Supplementary Material
Code used to generate all versions of this manuscript, the biological examples, as well as the benchmark of functionalities are respectively in the datelife_paper1, datelife_examples, and datelife_benchmark repositories in LLSR GitHub account.
Funding
Funding was provided by the US National Science Foundation (NSF) grants ABI-1458603 to Datelife project and DBI-0905606 to the National Evolutionary Synthesis Center (NESCent), and the Phylotastic project Grant ABI-1458572.
Acknowledgements
We thank colleagues from the O’Meara Lab at the University of Tennesse Knoxville for suggestions, discussions and software testing.
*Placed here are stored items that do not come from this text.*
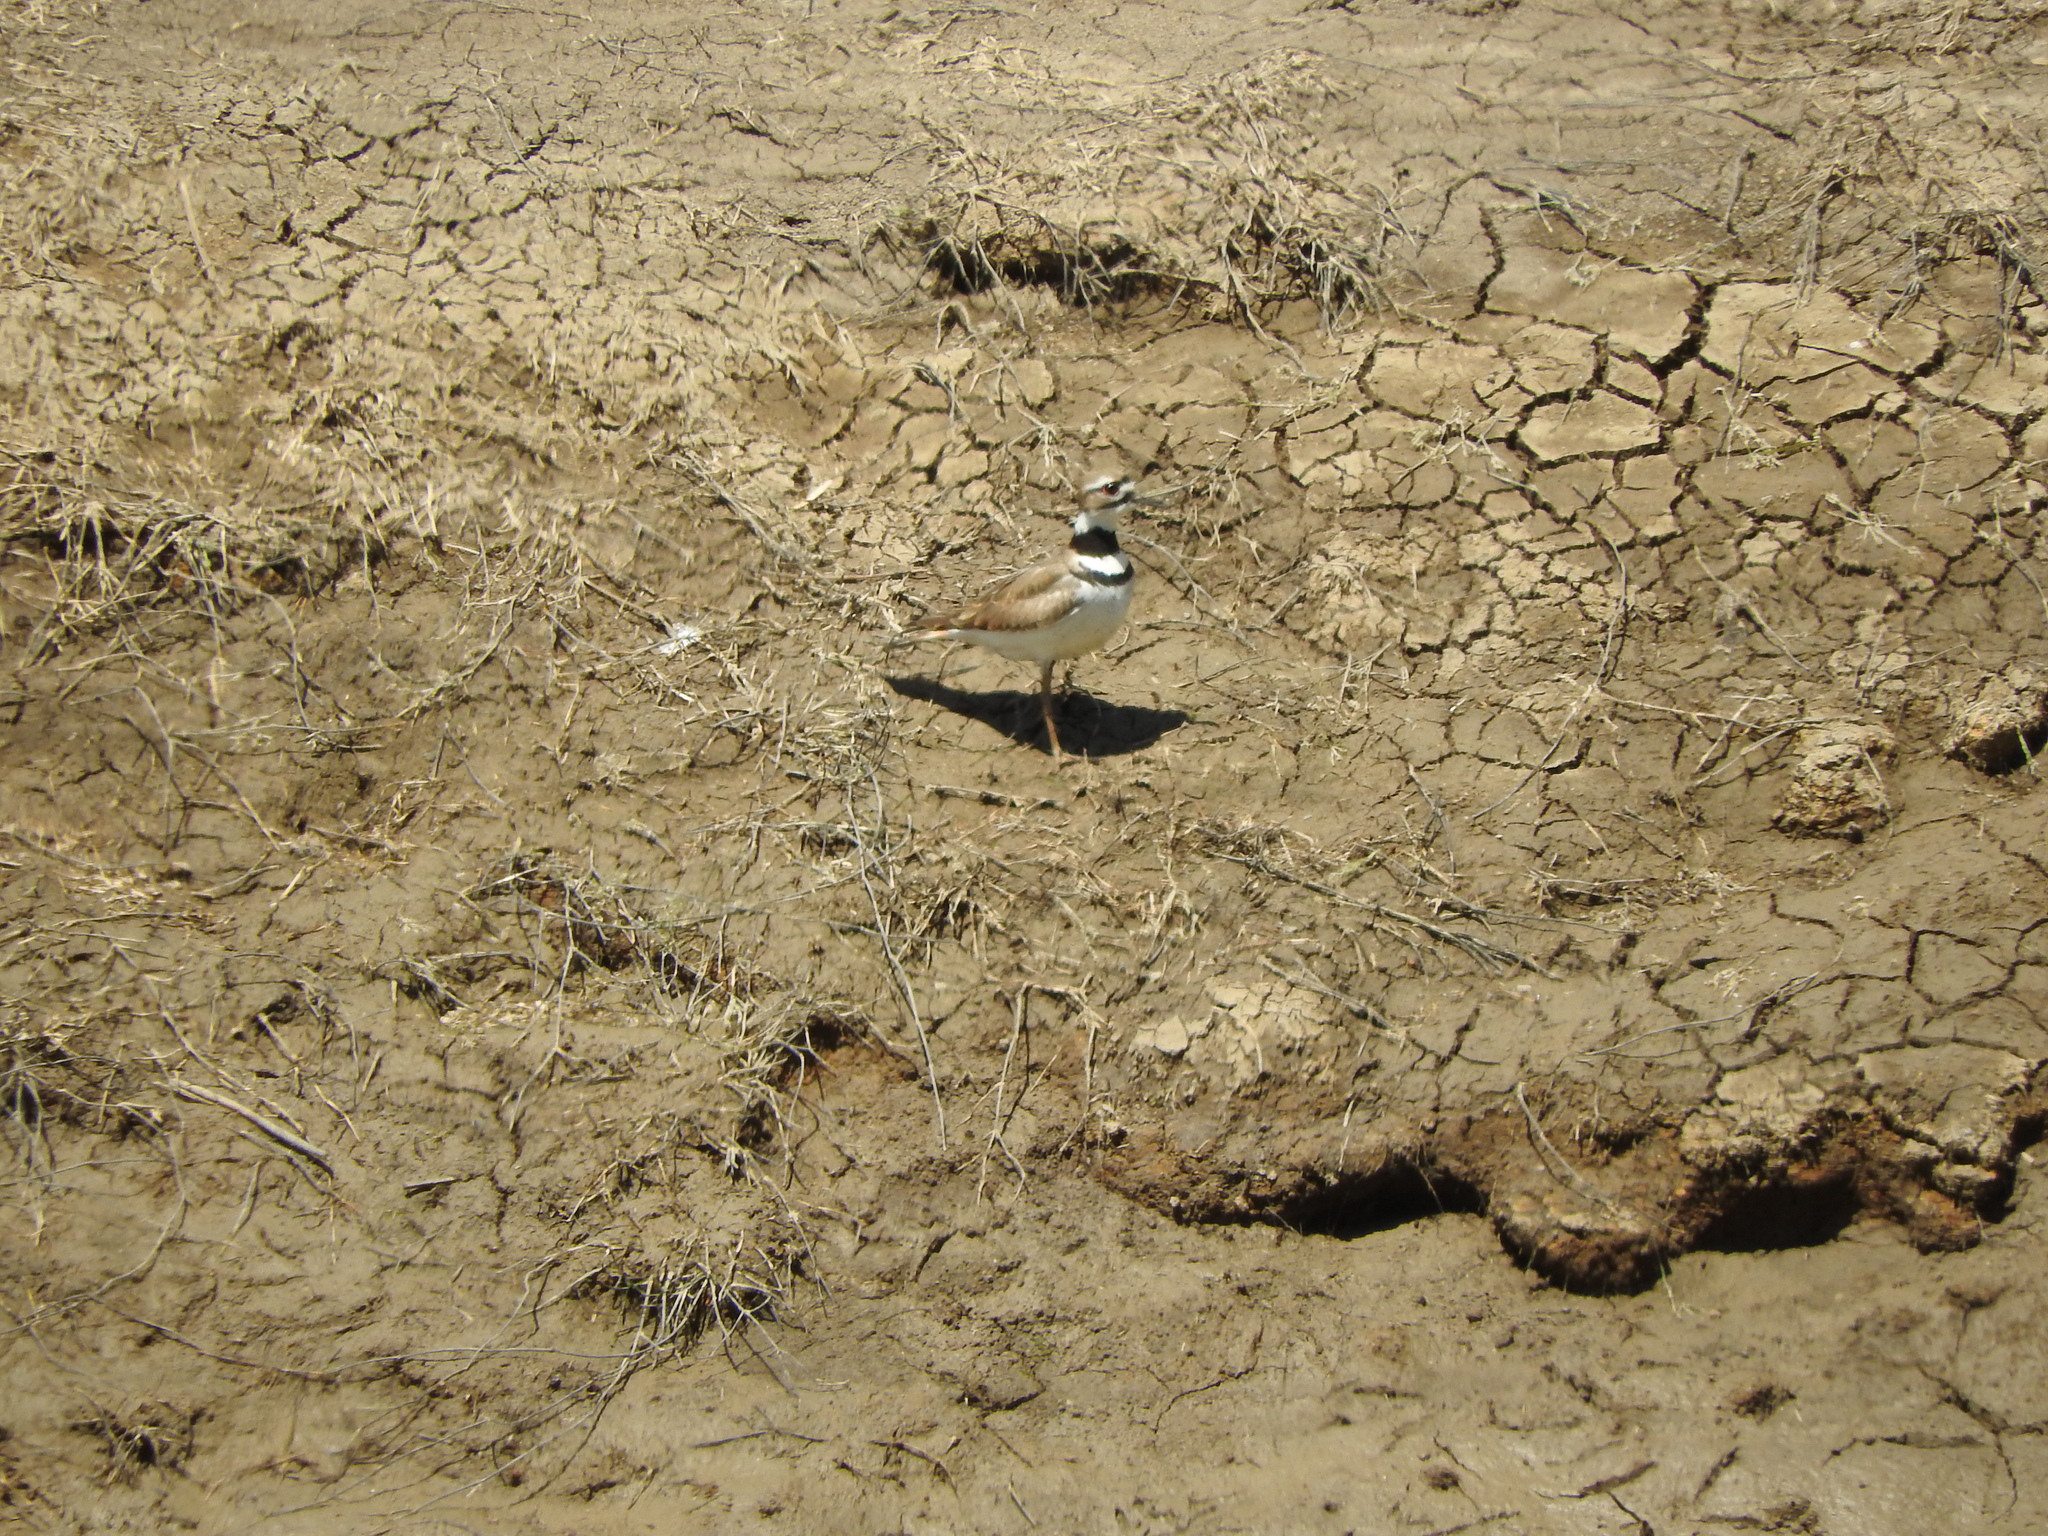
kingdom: Animalia
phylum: Chordata
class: Aves
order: Charadriiformes
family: Charadriidae
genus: Charadrius
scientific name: Charadrius vociferus
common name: Killdeer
The late National Evolutionary Synthesis Center (NESCent), which sponsored hackathons that led to initial work on this project. The team that assembled datelife’s first proof of concept: Tracy Heath, Jonathan Eastman, Peter Midford, Joseph Brown, Matt Pennell, Mike Alfaro, and Luke Harmon. The Open Tree of Life project that provides the open, metadata rich repository of trees used for datelife. The many scientists who publish their chronograms in an open, reusable form, and the scientists who curate them for deposition in the Open Tree of Life repository. The NSF for funding nearly all the above, in addition to the ABI grant that funded this project itself.